Collection entries:

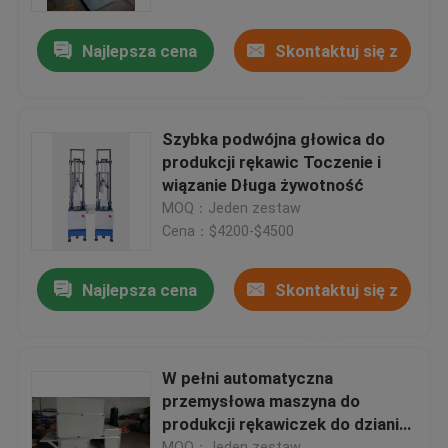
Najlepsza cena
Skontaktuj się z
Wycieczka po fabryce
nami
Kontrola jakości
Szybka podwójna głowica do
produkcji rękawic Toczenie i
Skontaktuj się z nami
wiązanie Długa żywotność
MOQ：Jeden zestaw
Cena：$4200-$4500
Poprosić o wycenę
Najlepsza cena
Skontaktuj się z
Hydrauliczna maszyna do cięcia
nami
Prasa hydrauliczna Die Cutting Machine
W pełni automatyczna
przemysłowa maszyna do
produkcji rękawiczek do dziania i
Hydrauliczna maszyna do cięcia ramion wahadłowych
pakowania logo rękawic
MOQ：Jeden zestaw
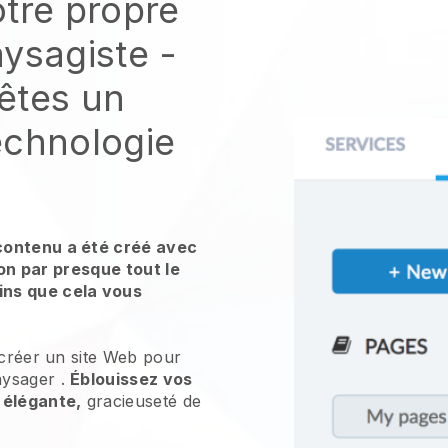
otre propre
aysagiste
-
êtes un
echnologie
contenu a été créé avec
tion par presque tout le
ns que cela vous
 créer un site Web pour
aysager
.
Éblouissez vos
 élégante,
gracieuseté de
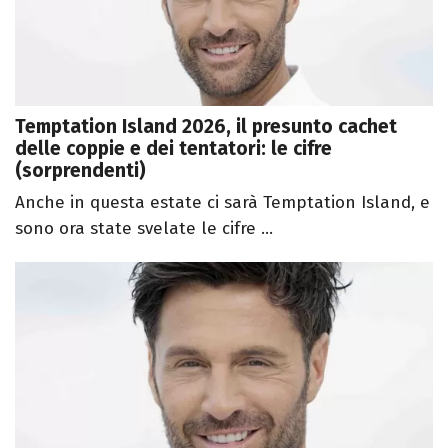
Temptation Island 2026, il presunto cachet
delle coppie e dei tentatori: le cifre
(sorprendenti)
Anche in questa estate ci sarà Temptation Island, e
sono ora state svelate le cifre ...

...

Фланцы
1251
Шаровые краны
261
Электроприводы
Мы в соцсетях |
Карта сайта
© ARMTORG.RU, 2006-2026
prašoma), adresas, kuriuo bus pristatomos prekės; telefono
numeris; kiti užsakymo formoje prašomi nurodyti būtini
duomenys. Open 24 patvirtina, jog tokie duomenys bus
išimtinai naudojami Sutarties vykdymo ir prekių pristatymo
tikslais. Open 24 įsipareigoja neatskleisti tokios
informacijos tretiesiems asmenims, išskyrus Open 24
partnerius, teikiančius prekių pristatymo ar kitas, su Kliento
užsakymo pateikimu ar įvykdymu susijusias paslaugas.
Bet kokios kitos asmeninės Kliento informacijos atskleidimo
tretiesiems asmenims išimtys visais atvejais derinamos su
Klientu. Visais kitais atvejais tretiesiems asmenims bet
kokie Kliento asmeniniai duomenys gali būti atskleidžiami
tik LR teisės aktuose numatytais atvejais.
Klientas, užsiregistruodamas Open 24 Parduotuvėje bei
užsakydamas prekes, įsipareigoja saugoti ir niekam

Your task: Format the lines as a JSON list of strings, one string per line and no blank lines. Begin with the line that contains "Temptation Island 2026, il presunto cachet" and go on through the line that contains "sono ora state svelate le cifre ...", including both.

Result for this exercise:
[
  "Temptation Island 2026, il presunto cachet",
  "delle coppie e dei tentatori: le cifre",
  "(sorprendenti)",
  "Anche in questa estate ci sarà Temptation Island, e",
  "sono ora state svelate le cifre ..."
]